Excerpt to read:
>> START

Penny Wong: Hang on, David. I actually think, if you look at what we’ve said over the last few months, we’ve been very careful to try and give them space to do the right thing. But I just would make this point: we had a big debate inside the Labor Party, and in 2011 – our national conference, in front of the whole media – me and Andrew Barr from the ACT moved the motion that changed the party’s platform for the first time. Now, that was an important debate and …
David Bevan: [Interrupts] Yes, but you were not prepared to tear your party apart on the altar of same-sex marriage …
Penny Wong: [Talks over] Because we had a vote.
David Bevan: …but you are prepared to break the Liberals on this issue.
Penny Wong: No, actually I don’t want to break the Liberals on this issue. And if you look at what I said about Dean Smith and Trevor Evans last week, I just want a vote, and I think most people just want a vote.
And if I may respond to a couple of the things that Cory said. First, he says marriage has never changed. That’s not true. I mean, marriage used to be that a woman effectively became the property of the husband; when married women used to not be allowed to have a legal character or legal identity other than as the wife, they used to not be allowed to own property. Now, we’ve redefined marriage in very fundamental ways over many years, so he’s wrong to say it’s never changed.
Second, the important issue of religious freedom. I think it’s really important that we recognise we’re talking about civil marriage here. We’re not talking about imposing on churches, their right to determine whom the sacrament of marriage is offered to. I think that is a discussion the churches have to have for themselves, but this is about civil marriage. This is about secular marriage. This is about what the state says, and I just say to people, really, if two people want to make that commitment, why are you so worried about enabling them to do that?
And my final point – just one last point – is this: I agree with Cory, this is taking a ridiculously long time, and I also – the person who texted the program – I understand why people are very upset about this ongoing debate. You know, all we want to do is vote, and the reality is the conservatives don’t even want to vote.
Ali Clarke: Let’s go to West Lakes now and hear from Monica. Good morning.
Caller Monica: Yeah, g’day, how you going?
Ali Clarke: Good.
Caller Monica: I rarely ring, but I’m so infuriated. I think the politicians have just so got it wrong. My daughter is getting married, she’s 30 years of age. She’s getting married in about a fortnight, and what they’ve done is they’ve gone to the extent- they wanted- in your vows you legally have to say that the union is between man and woman. She wanted that dropped. So she’s marrying – she’s heterosexual – she’s marrying another guy. They both wanted that taken out, but they couldn’t have that taken out because that’s the legality of marriage. So they then went and said: however, the couple do not believe that marriage is a union between man and women; they believe it’s between two consenting adults who love each other. She’s 30 years of age.
These politicians have got their heads so far up their butts, they are going to lose voters of that age bracket because this is a generation that just doesn’t care. Like, they are so fluid when it comes to what’s okay and ofay. You’re arguing over things, you’re costing taxpayers huge amounts of money when the next generation that’s coming through is going to think this is just absurd and I totally agree. I’m 52 and I don’t even know what we’re arguing about. It is just crazy.

>> END

What needs to be done: Reproduce the passage of the radio transcript from "Penny Wong: Hang" to "prepared to break the Liberals on this issue." word for word. Work from the radio transcript alone.

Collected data
>> START

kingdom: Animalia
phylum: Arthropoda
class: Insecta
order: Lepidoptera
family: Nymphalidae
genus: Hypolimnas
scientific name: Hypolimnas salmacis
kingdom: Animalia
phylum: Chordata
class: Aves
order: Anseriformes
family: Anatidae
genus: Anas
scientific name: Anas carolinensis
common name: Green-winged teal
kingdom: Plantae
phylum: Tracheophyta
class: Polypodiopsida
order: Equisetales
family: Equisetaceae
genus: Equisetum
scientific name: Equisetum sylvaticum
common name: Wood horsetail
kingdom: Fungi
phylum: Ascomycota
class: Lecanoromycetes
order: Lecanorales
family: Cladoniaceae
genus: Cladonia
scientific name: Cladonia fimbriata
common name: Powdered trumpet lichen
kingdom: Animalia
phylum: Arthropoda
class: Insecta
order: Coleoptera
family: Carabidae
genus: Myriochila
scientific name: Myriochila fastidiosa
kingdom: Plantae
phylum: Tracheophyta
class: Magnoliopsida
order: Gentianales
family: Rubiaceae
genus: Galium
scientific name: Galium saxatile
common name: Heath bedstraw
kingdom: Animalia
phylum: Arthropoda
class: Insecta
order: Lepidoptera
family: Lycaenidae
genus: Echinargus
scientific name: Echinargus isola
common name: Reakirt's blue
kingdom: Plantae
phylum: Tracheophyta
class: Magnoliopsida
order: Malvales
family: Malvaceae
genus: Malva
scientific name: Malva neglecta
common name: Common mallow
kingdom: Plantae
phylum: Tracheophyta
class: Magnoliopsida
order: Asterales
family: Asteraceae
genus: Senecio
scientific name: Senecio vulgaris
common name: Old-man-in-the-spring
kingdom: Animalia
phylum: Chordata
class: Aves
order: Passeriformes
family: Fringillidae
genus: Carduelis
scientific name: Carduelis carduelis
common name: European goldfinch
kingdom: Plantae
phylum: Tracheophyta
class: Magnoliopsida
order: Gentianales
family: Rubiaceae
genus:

>> END

Response to the task:
Penny Wong: Hang on, David. I actually think, if you look at what we’ve said over the last few months, we’ve been very careful to try and give them space to do the right thing. But I just would make this point: we had a big debate inside the Labor Party, and in 2011 – our national conference, in front of the whole media – me and Andrew Barr from the ACT moved the motion that changed the party’s platform for the first time. Now, that was an important debate and …
David Bevan: [Interrupts] Yes, but you were not prepared to tear your party apart on the altar of same-sex marriage …
Penny Wong: [Talks over] Because we had a vote.
David Bevan: …but you are prepared to break the Liberals on this issue.